- [Task statement]: Transcribe the data in full, keeping each line exactly as it appears.

[Opening Extracted data section]

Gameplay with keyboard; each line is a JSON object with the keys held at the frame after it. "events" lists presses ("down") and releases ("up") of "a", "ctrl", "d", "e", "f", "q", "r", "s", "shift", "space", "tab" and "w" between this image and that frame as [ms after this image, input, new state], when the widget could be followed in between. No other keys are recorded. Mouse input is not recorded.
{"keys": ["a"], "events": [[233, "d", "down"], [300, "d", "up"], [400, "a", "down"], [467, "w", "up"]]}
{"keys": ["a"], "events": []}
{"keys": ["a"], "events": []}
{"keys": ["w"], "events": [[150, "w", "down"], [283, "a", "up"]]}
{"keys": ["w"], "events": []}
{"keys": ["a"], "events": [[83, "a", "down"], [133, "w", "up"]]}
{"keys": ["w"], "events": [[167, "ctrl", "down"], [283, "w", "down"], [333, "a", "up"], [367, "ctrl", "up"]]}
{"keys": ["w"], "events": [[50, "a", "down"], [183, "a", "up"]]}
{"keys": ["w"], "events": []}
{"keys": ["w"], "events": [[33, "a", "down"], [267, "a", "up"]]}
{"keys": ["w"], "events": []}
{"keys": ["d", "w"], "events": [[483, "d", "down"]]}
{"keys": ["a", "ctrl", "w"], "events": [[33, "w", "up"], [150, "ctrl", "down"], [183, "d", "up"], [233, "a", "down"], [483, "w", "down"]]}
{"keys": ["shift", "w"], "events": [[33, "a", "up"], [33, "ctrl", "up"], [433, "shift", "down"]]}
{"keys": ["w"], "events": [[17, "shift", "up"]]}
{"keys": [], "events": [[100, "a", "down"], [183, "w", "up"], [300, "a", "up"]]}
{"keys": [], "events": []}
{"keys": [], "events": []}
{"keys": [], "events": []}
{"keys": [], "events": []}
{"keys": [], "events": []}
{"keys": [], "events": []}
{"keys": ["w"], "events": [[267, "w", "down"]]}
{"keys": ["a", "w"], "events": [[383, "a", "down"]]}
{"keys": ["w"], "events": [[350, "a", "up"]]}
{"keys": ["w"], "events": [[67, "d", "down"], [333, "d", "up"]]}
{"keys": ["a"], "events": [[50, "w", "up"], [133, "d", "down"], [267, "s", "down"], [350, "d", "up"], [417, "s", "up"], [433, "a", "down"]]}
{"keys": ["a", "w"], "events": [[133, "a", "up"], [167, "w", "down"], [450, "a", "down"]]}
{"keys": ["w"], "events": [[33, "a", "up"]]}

[Closing Extracted data section]

- [Reply]:
Gameplay with keyboard; each line is a JSON object with the keys held at the frame after it. "events" lists presses ("down") and releases ("up") of "a", "ctrl", "d", "e", "f", "q", "r", "s", "shift", "space", "tab" and "w" between this image and that frame as [ms after this image, input, new state], when the widget could be followed in between. No other keys are recorded. Mouse input is not recorded.
{"keys": ["a"], "events": [[233, "d", "down"], [300, "d", "up"], [400, "a", "down"], [467, "w", "up"]]}
{"keys": ["a"], "events": []}
{"keys": ["a"], "events": []}
{"keys": ["w"], "events": [[150, "w", "down"], [283, "a", "up"]]}
{"keys": ["w"], "events": []}
{"keys": ["a"], "events": [[83, "a", "down"], [133, "w", "up"]]}
{"keys": ["w"], "events": [[167, "ctrl", "down"], [283, "w", "down"], [333, "a", "up"], [367, "ctrl", "up"]]}
{"keys": ["w"], "events": [[50, "a", "down"], [183, "a", "up"]]}
{"keys": ["w"], "events": []}
{"keys": ["w"], "events": [[33, "a", "down"], [267, "a", "up"]]}
{"keys": ["w"], "events": []}
{"keys": ["d", "w"], "events": [[483, "d", "down"]]}
{"keys": ["a", "ctrl", "w"], "events": [[33, "w", "up"], [150, "ctrl", "down"], [183, "d", "up"], [233, "a", "down"], [483, "w", "down"]]}
{"keys": ["shift", "w"], "events": [[33, "a", "up"], [33, "ctrl", "up"], [433, "shift", "down"]]}
{"keys": ["w"], "events": [[17, "shift", "up"]]}
{"keys": [], "events": [[100, "a", "down"], [183, "w", "up"], [300, "a", "up"]]}
{"keys": [], "events": []}
{"keys": [], "events": []}
{"keys": [], "events": []}
{"keys": [], "events": []}
{"keys": [], "events": []}
{"keys": [], "events": []}
{"keys": ["w"], "events": [[267, "w", "down"]]}
{"keys": ["a", "w"], "events": [[383, "a", "down"]]}
{"keys": ["w"], "events": [[350, "a", "up"]]}
{"keys": ["w"], "events": [[67, "d", "down"], [333, "d", "up"]]}
{"keys": ["a"], "events": [[50, "w", "up"], [133, "d", "down"], [267, "s", "down"], [350, "d", "up"], [417, "s", "up"], [433, "a", "down"]]}
{"keys": ["a", "w"], "events": [[133, "a", "up"], [167, "w", "down"], [450, "a", "down"]]}
{"keys": ["w"], "events": [[33, "a", "up"]]}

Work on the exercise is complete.